● Task: Your answer must be an exact copy of the listing, with the images left out.

● Material for this task:
◇ ◇ ◇ ◇ ◇

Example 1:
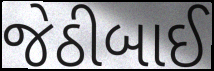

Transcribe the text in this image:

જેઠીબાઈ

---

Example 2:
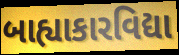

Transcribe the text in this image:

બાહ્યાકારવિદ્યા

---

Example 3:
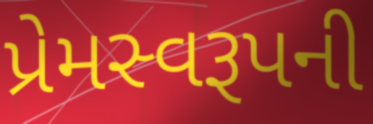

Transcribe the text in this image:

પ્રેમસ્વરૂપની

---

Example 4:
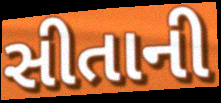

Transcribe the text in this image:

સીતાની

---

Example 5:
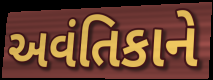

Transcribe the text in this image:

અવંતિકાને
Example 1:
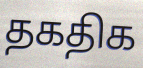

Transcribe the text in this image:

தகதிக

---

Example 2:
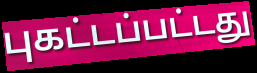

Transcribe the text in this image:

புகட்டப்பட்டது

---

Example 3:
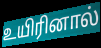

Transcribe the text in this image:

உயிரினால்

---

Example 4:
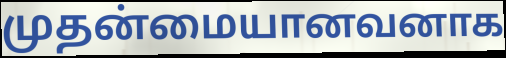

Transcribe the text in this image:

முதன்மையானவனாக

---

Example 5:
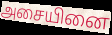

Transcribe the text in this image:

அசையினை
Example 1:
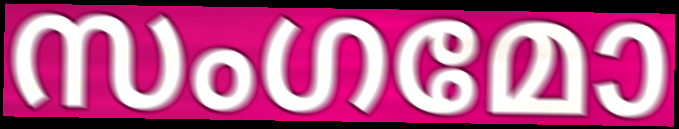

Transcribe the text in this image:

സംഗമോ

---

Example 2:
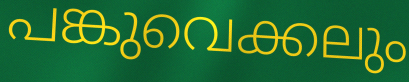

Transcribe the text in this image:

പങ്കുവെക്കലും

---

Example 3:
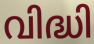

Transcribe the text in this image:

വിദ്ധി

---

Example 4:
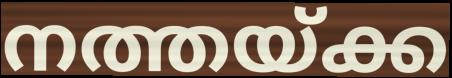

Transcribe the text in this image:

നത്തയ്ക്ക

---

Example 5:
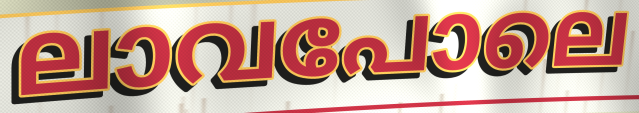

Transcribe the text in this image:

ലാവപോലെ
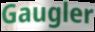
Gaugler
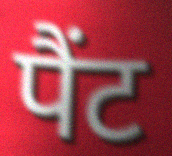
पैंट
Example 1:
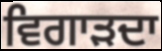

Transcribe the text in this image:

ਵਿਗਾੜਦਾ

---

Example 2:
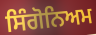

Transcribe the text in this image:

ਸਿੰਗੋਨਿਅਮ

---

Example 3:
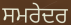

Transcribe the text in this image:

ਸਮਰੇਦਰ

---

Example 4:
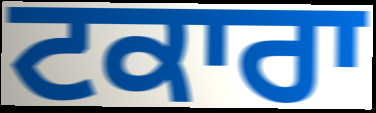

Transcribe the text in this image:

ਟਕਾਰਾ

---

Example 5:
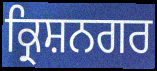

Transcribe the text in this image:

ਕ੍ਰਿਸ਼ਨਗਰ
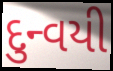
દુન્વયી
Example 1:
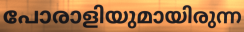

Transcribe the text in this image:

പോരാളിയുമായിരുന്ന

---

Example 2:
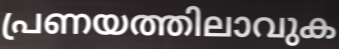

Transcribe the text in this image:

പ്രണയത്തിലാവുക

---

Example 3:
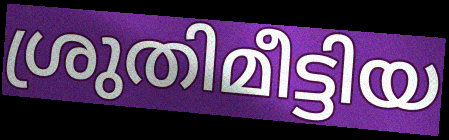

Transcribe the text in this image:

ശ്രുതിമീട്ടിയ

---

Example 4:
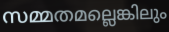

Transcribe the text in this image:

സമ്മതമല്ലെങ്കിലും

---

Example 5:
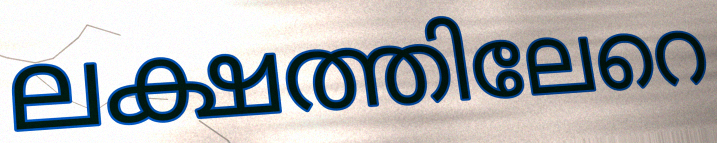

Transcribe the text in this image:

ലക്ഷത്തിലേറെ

◇ ◇ ◇ ◇ ◇

● Result:
Example 1:

Transcribe the text in this image:

જેઠીબાઈ

---

Example 2:

Transcribe the text in this image:

બાહ્યાકારવિદ્યા

---

Example 3:

Transcribe the text in this image:

પ્રેમસ્વરૂપની

---

Example 4:

Transcribe the text in this image:

સીતાની

---

Example 5:

Transcribe the text in this image:

અવંતિકાને
Example 1:

Transcribe the text in this image:

தகதிக

---

Example 2:

Transcribe the text in this image:

புகட்டப்பட்டது

---

Example 3:

Transcribe the text in this image:

உயிரினால்

---

Example 4:

Transcribe the text in this image:

முதன்மையானவனாக

---

Example 5:

Transcribe the text in this image:

அசையினை
Example 1:

Transcribe the text in this image:

സംഗമോ

---

Example 2:

Transcribe the text in this image:

പങ്കുവെക്കലും

---

Example 3:

Transcribe the text in this image:

വിദ്ധി

---

Example 4:

Transcribe the text in this image:

നത്തയ്ക്ക

---

Example 5:

Transcribe the text in this image:

ലാവപോലെ
Gaugler
पैंट
Example 1:

Transcribe the text in this image:

ਵਿਗਾੜਦਾ

---

Example 2:

Transcribe the text in this image:

ਸਿੰਗੋਨਿਅਮ

---

Example 3:

Transcribe the text in this image:

ਸਮਰੇਦਰ

---

Example 4:

Transcribe the text in this image:

ਟਕਾਰਾ

---

Example 5:

Transcribe the text in this image:

ਕ੍ਰਿਸ਼ਨਗਰ
દુન્વયી
Example 1:

Transcribe the text in this image:

പോരാളിയുമായിരുന്ന

---

Example 2:

Transcribe the text in this image:

പ്രണയത്തിലാവുക

---

Example 3:

Transcribe the text in this image:

ശ്രുതിമീട്ടിയ

---

Example 4:

Transcribe the text in this image:

സമ്മതമല്ലെങ്കിലും

---

Example 5:

Transcribe the text in this image:

ലക്ഷത്തിലേറെ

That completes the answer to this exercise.